Kevin-Amy-Drew: Like the Coop-Donna-Yaron scenario, this one doesn’t go so hot for the nice guy. Kevin “loses” a game of Seven Minute in Heaven (initiated, I might add, by Abby Bernstein) to Drew. It gets worse: When Kevin confesses his feelings to Amy in a grand, romantic proposal: He asks her to be his girlfriend. It’s what the whole season’s been leading up to.
She says no.
Lindsay: Our favorite Rock & Roll World reporter files one heck of a story — real gonzo stuff — which is bad news for Eric and for Camp Firewood in general. When Nancy gets a fax from her old friend who’s now a typesetter at that very magazine, Lindsay’s ruse is up: Everyone, including her “best friend” J.J., knows the truth about her. She’s a Benedict Arnold! Hurt by her deceit and betrayal, they cast her out of the camp (which she actually was doing anyway.)
But at least she can go back to doing, um, interesting things with Steven Tyler, the Oak Ridge Boys, and every member of the Little River Band.

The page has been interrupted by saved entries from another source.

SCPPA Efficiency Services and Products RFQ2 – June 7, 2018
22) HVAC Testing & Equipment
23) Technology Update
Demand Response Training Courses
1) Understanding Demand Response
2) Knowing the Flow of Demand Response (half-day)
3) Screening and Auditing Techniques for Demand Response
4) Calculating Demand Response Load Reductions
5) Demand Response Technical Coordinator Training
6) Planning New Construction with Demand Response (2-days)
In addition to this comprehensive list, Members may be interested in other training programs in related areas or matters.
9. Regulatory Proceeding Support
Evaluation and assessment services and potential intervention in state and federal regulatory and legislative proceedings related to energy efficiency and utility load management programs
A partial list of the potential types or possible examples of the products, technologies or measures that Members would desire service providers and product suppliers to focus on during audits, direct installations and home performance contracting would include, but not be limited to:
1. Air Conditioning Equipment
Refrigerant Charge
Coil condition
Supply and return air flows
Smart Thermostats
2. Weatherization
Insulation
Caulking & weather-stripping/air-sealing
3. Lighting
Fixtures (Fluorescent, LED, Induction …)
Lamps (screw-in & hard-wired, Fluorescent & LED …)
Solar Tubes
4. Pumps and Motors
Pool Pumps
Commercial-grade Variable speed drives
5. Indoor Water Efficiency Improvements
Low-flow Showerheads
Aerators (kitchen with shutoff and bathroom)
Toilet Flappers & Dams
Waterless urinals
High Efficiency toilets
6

Andy and Katie: They finally realize that they really do like each other. Wait, why didn’t they already know that? And why are they yelling? Pfft, whatever, let’s just make out.
Little do they know, their kiss just launched a thousand ships (and schooners and sloops and whatever other nautical vessels they have over at Camp Tigerclaw).
Best Lines (You Know, From Before):
Neil: Vic, you really are the man. It’s just terrific stuff. Spot-on stuff.
Andy: Why don’t you try some moo shu pork for once in your life, Katie? You never know — you just might like the way it tastes.
Donna: I think it looks rad.
Coop: Aw, thanks.
Yaron: Actually it’s not red, it looks more maroon.
Gary: You can’t do much better [than Neil]. You could do worse! But you, specifically, can’t do better.
Victor: It’s not even for me, I swear — I don’t even have keys! I don’t want the keychain, the keychain is for a friend!
Old Lady at the Store: Keychain! What a pervert.
Lindsay: Weird Al Yankovic.
Yaron: Why the discomfort, Coop? We are living so we should be alive. These are our stories. Tongue in the mouth, it can mean so many things. It can mean hello. It can mean… peace.
Yaron: Donna, are you coming? I cannot stay hard for much longer, though I am happy to try.
Rhonda: You can tell people you made it with me if you want. I like to appear unstable.
Nancy: I trusted you with my diaphragm!
Lindsay: I can’t stay, because I’m a 24-year-old reporter.
Camp Tigerclaw mob: Camp Tigerclaw! Camp Tigerclaw! Camp Tragerlclow!